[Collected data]
-.-.-

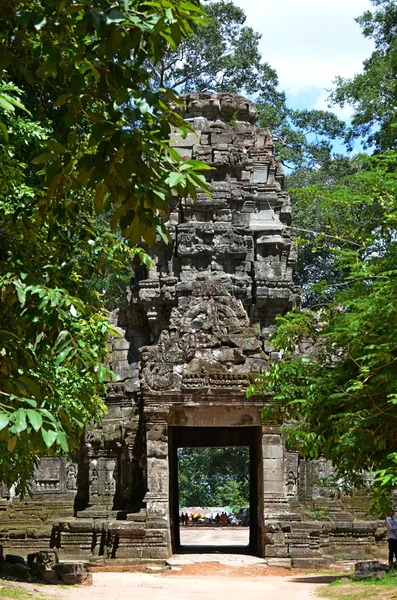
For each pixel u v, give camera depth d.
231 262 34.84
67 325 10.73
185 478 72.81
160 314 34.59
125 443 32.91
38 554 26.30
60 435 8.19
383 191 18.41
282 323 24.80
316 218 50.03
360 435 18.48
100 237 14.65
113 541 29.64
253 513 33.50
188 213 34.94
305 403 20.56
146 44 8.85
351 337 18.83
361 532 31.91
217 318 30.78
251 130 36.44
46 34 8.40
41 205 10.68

-.-.-

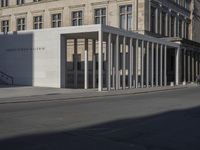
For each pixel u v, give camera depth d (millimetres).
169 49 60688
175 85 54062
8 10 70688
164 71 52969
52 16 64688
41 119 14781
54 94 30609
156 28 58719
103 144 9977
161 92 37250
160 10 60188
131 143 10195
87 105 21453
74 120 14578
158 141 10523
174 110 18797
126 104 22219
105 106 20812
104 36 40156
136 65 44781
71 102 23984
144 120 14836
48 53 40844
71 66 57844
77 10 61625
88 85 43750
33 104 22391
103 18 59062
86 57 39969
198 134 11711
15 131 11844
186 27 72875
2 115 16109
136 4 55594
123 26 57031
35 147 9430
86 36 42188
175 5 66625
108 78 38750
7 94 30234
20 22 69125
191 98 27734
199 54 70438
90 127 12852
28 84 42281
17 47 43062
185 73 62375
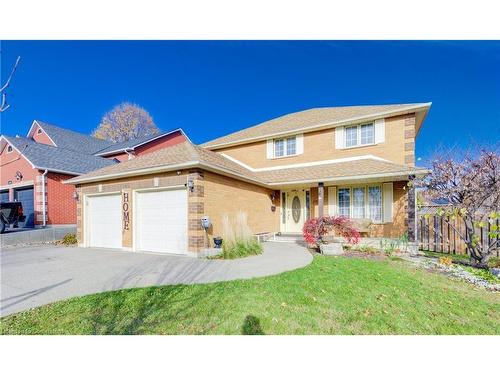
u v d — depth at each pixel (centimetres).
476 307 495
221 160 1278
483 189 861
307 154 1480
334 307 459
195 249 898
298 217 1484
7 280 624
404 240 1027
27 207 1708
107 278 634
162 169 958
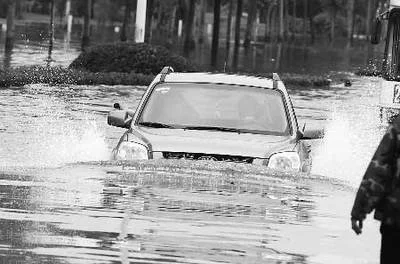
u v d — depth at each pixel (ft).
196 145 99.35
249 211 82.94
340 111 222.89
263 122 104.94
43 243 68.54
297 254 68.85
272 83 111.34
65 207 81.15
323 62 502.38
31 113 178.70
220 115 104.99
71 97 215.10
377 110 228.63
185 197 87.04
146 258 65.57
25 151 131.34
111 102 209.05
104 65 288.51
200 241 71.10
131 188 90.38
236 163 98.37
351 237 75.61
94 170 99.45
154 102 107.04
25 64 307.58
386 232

-.-.-

=== Work required ===
Show all lines above containing "give".

=== Answer ===
For each pixel u v, give camera depth d.
For each pixel u v, give camera depth d (millimetres).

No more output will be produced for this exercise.